Citez intégralement, sans la moindre modification, l'extrait du débat parlementaire sur le mode de scrutin reproduit ci-dessous.

» **Texte fourni**:
☆ ☆ ☆ ☆ ☆ ☆ ☆

Vous prévoyez que chaque département formerait une circonscription, dans laquelle seraient présentées des listes paritaires. Ensuite, seules les listes ayant obtenu au moins 5 % des suffrages exprimés seraient admises à la répartition des sièges.
Depuis longtemps, vous avez fait vôtre l’argument selon lequel le scrutin majoritaire à deux tours, tel qu’il existe aujourd’hui, empêche certains groupes politiques d’être justement représentés au sein de l’Assemblée nationale. Pourtant, la composition inédite de notre assemblée depuis les dernières élections législatives montre que cet argument est fallacieux et tombe dès lors qu’il est confronté à la réalité.
Mme Béatrice Roullaud
Ce n’est pas parce qu’il tombe pour vous qu’il ne reste pas valable pour d’autres ! Nous sommes plus larges d’esprit !
M. Didier Lemaire
Dès le lendemain des élections législatives de 2017, la nécessité d’introduire une dose de proportionnelle a fait consensus. En effet, il est incontestable qu’un bon mode de scrutin permet la représentation des territoires et celle des idées, sans pour autant mettre à mal une indispensable stabilité de l’équilibre institutionnel. Sans surprise, l’ensemble du groupe Horizons défend cette position, dans la droite ligne des choix opérés par les constituants de la Ve République. En effet, le scrutin majoritaire uninominal à deux tours apparaissait à l’époque comme la solution la plus pertinente pour faire émerger une majorité claire et une opposition cohérente, afin de donner à la France une stabilité politique et institutionnelle.

☆ ☆ ☆ ☆ ☆ ☆ ☆

[Données d'analyse de graphiques]
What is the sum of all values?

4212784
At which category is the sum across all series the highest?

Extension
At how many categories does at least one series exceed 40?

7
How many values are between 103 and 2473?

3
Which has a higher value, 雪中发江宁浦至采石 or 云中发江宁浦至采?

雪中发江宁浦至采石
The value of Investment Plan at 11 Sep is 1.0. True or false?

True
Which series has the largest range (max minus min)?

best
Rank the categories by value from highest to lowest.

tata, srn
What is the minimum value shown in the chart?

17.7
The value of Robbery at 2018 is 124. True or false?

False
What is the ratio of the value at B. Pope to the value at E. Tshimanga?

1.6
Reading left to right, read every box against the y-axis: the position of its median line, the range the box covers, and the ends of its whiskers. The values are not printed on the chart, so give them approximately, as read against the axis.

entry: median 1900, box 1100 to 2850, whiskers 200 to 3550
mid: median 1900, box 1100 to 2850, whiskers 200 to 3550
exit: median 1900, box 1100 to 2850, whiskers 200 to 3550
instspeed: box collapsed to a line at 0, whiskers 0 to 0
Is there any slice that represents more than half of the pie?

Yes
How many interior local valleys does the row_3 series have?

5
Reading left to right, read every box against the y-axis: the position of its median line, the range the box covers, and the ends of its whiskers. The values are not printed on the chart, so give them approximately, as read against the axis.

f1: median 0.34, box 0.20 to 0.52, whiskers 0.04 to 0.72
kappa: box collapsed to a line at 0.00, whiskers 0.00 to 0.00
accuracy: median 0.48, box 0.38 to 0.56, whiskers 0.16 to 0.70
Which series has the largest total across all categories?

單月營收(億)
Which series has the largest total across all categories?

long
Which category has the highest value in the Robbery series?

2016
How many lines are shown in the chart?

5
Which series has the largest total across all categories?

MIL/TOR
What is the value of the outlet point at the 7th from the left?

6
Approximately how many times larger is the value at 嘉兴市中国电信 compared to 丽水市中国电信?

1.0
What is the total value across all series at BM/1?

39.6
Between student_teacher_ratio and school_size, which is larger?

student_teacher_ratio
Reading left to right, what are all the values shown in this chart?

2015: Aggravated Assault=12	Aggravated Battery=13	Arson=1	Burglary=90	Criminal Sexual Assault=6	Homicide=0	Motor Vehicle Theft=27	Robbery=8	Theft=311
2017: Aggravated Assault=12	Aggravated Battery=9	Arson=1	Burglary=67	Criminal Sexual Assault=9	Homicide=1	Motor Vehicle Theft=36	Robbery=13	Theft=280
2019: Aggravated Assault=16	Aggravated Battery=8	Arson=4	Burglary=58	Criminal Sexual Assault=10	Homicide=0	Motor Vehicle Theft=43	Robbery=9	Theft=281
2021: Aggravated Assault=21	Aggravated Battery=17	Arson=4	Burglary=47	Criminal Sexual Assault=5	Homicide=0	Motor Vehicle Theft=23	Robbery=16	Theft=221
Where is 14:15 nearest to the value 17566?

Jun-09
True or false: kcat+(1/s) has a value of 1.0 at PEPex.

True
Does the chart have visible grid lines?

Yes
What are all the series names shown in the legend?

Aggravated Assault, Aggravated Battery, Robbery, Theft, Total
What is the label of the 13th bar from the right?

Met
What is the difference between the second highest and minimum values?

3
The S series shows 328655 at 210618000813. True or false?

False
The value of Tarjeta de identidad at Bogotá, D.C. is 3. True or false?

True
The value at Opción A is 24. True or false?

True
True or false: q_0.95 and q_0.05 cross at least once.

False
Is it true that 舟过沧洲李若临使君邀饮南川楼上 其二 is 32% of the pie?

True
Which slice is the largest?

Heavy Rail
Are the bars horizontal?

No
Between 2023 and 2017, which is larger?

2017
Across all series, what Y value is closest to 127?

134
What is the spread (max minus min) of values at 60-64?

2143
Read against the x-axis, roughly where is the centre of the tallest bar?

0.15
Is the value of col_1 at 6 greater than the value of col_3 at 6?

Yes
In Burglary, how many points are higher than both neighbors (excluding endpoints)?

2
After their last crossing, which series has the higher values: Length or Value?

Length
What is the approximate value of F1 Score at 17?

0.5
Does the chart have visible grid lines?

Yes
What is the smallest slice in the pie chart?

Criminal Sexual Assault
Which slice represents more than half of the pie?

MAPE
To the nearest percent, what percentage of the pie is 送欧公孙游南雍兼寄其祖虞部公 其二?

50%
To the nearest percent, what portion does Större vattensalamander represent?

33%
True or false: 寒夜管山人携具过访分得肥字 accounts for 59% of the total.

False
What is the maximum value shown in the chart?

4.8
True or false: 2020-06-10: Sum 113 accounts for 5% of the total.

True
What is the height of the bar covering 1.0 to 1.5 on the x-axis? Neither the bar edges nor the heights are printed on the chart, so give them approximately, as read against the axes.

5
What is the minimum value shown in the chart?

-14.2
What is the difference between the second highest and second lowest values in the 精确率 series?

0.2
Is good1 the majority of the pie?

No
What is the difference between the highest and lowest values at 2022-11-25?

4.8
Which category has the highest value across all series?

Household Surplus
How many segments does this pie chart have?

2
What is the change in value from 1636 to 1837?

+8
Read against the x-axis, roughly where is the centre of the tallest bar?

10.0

☆ ☆ ☆ ☆ ☆ ☆ ☆

» **Réponse à l'exercice**:
Vous prévoyez que chaque département formerait une circonscription, dans laquelle seraient présentées des listes paritaires. Ensuite, seules les listes ayant obtenu au moins 5 % des suffrages exprimés seraient admises à la répartition des sièges.
Depuis longtemps, vous avez fait vôtre l’argument selon lequel le scrutin majoritaire à deux tours, tel qu’il existe aujourd’hui, empêche certains groupes politiques d’être justement représentés au sein de l’Assemblée nationale. Pourtant, la composition inédite de notre assemblée depuis les dernières élections législatives montre que cet argument est fallacieux et tombe dès lors qu’il est confronté à la réalité.
Mme Béatrice Roullaud
Ce n’est pas parce qu’il tombe pour vous qu’il ne reste pas valable pour d’autres ! Nous sommes plus larges d’esprit !
M. Didier Lemaire
Dès le lendemain des élections législatives de 2017, la nécessité d’introduire une dose de proportionnelle a fait consensus. En effet, il est incontestable qu’un bon mode de scrutin permet la représentation des territoires et celle des idées, sans pour autant mettre à mal une indispensable stabilité de l’équilibre institutionnel. Sans surprise, l’ensemble du groupe Horizons défend cette position, dans la droite ligne des choix opérés par les constituants de la Ve République. En effet, le scrutin majoritaire uninominal à deux tours apparaissait à l’époque comme la solution la plus pertinente pour faire émerger une majorité claire et une opposition cohérente, afin de donner à la France une stabilité politique et institutionnelle.